#### Task objective
Find "# - Head north-east" in the material below, then write out that line and every line after it exactly, ending with the last one; skip the pictures.
....................
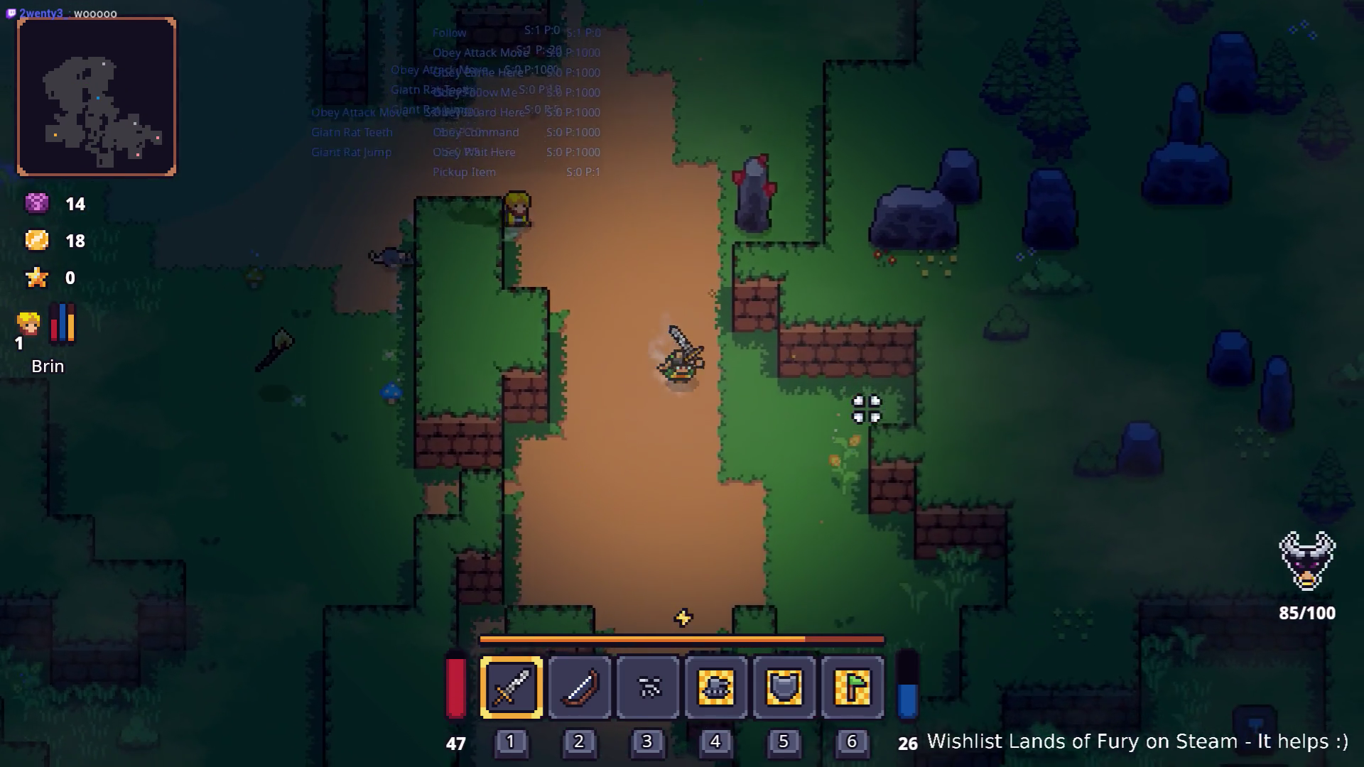
pyautogui.press('s')
pyautogui.press('d')
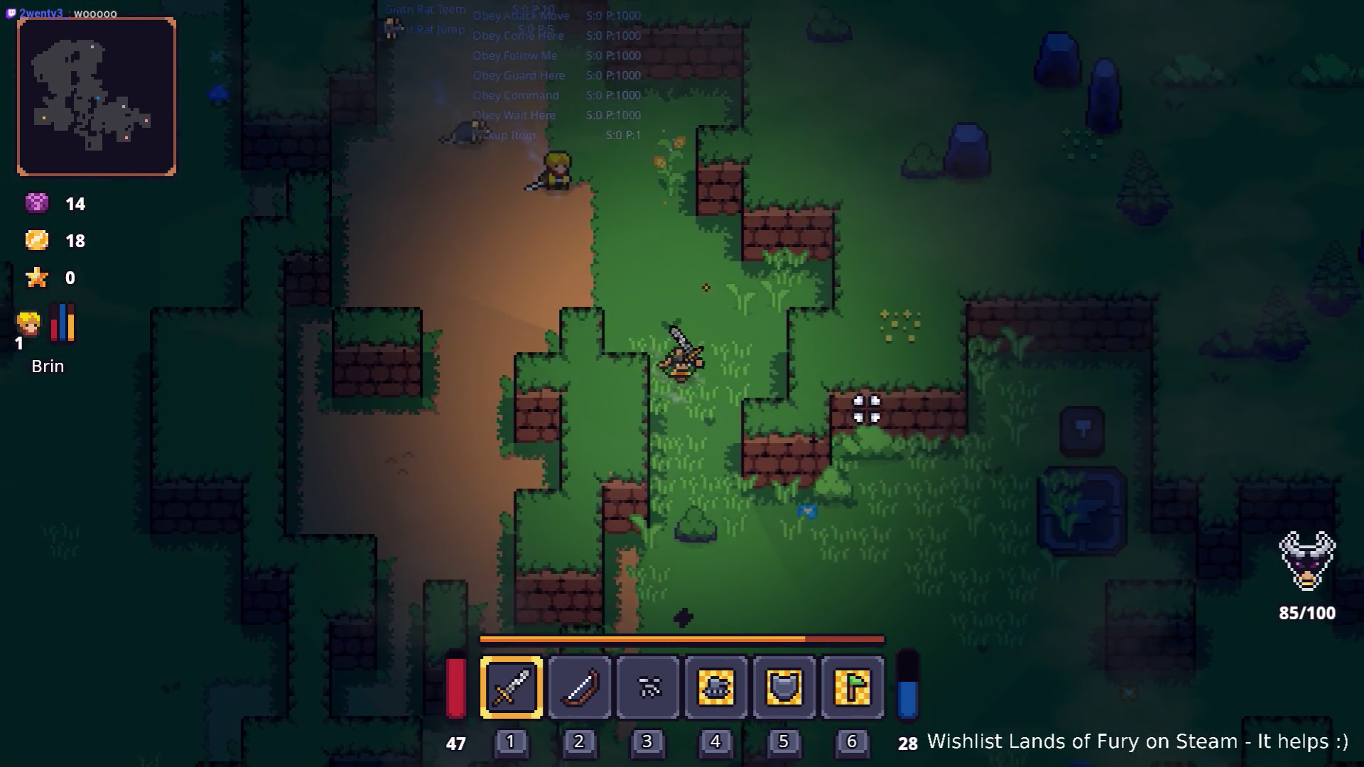
# - Head north-east past the Dyno Ore deposit to Snip, view his shop, and close it without trading
pyautogui.press('w')
pyautogui.press('a')
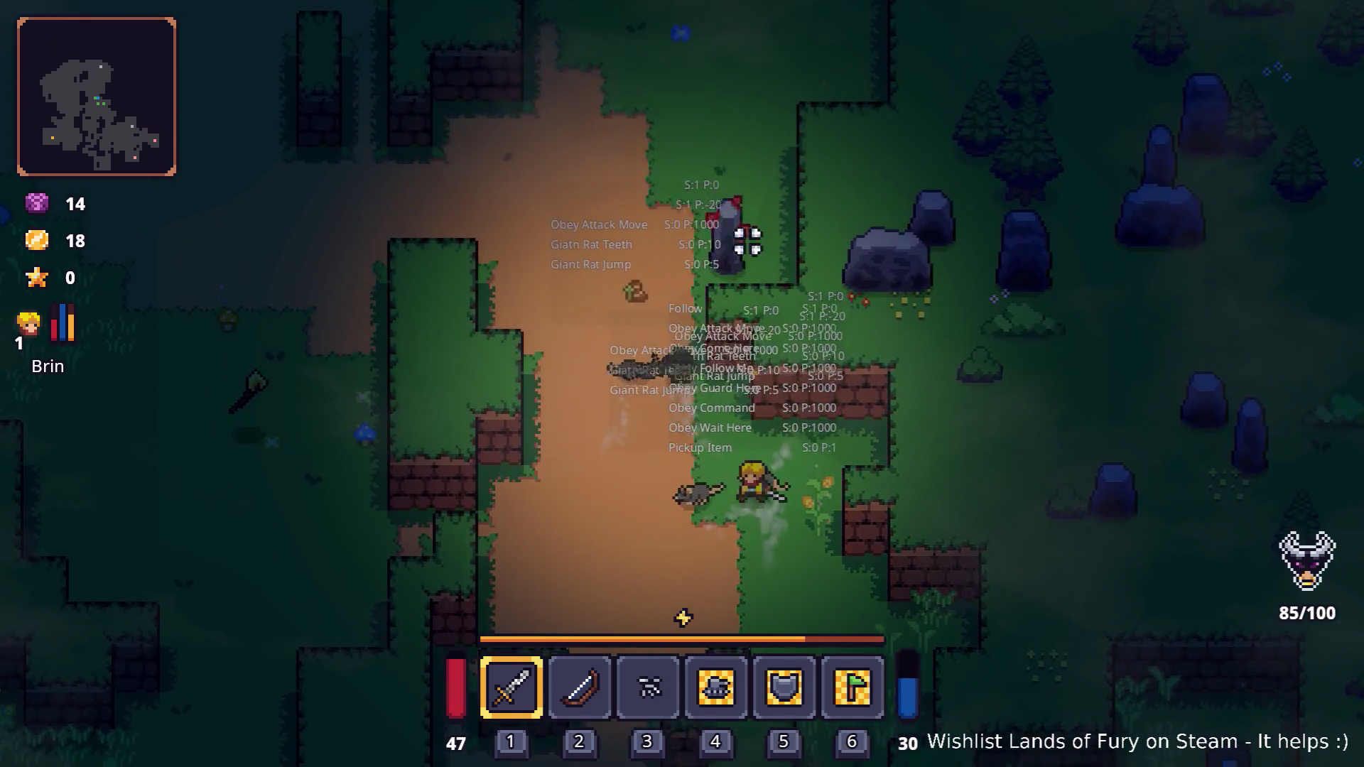
pyautogui.press('w')
pyautogui.press('d')
pyautogui.press('w')
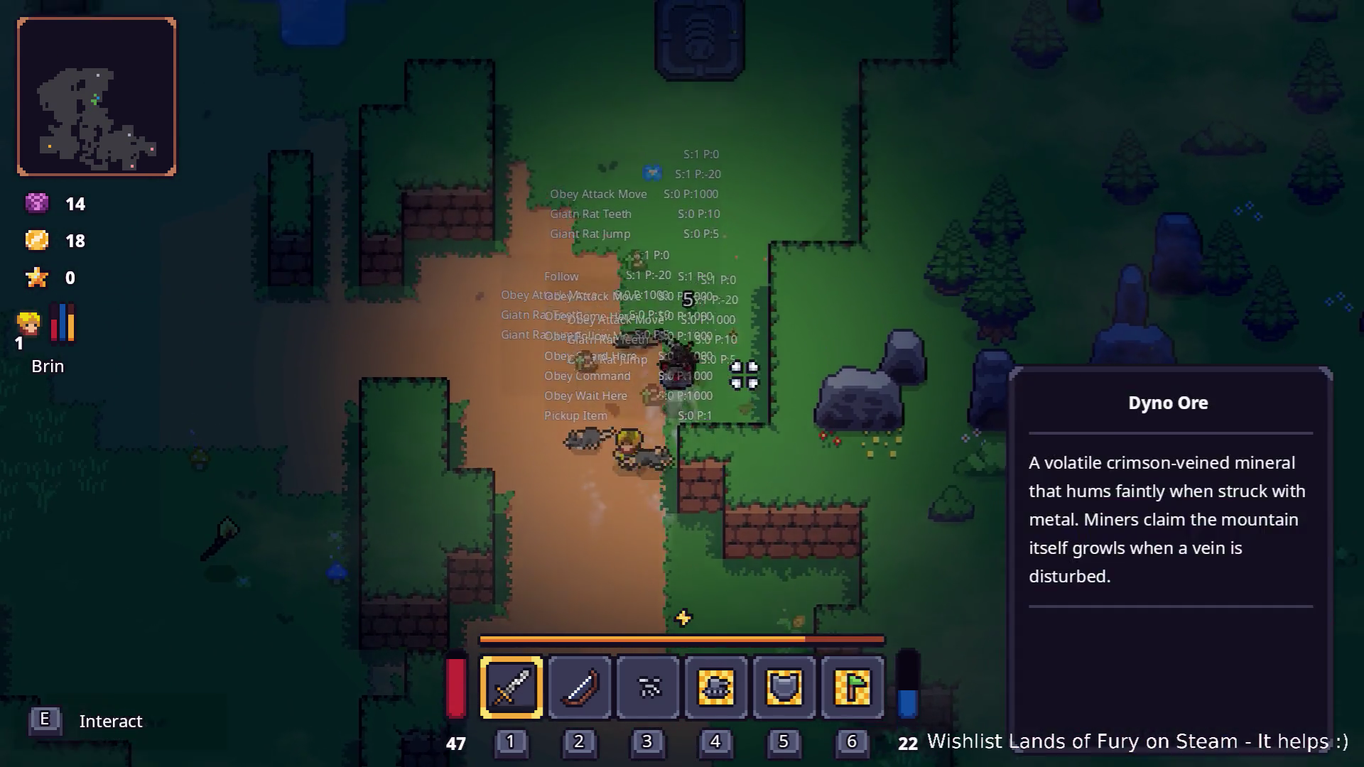
pyautogui.press('w')
pyautogui.press('d')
....................
#### Completed task
# - Head north-east past the Dyno Ore deposit to Snip, view his shop, and close it without trading
pyautogui.press('w')
pyautogui.press('a')
pyautogui.press('w')
pyautogui.press('d')
pyautogui.press('w')
pyautogui.press('w')
pyautogui.press('d')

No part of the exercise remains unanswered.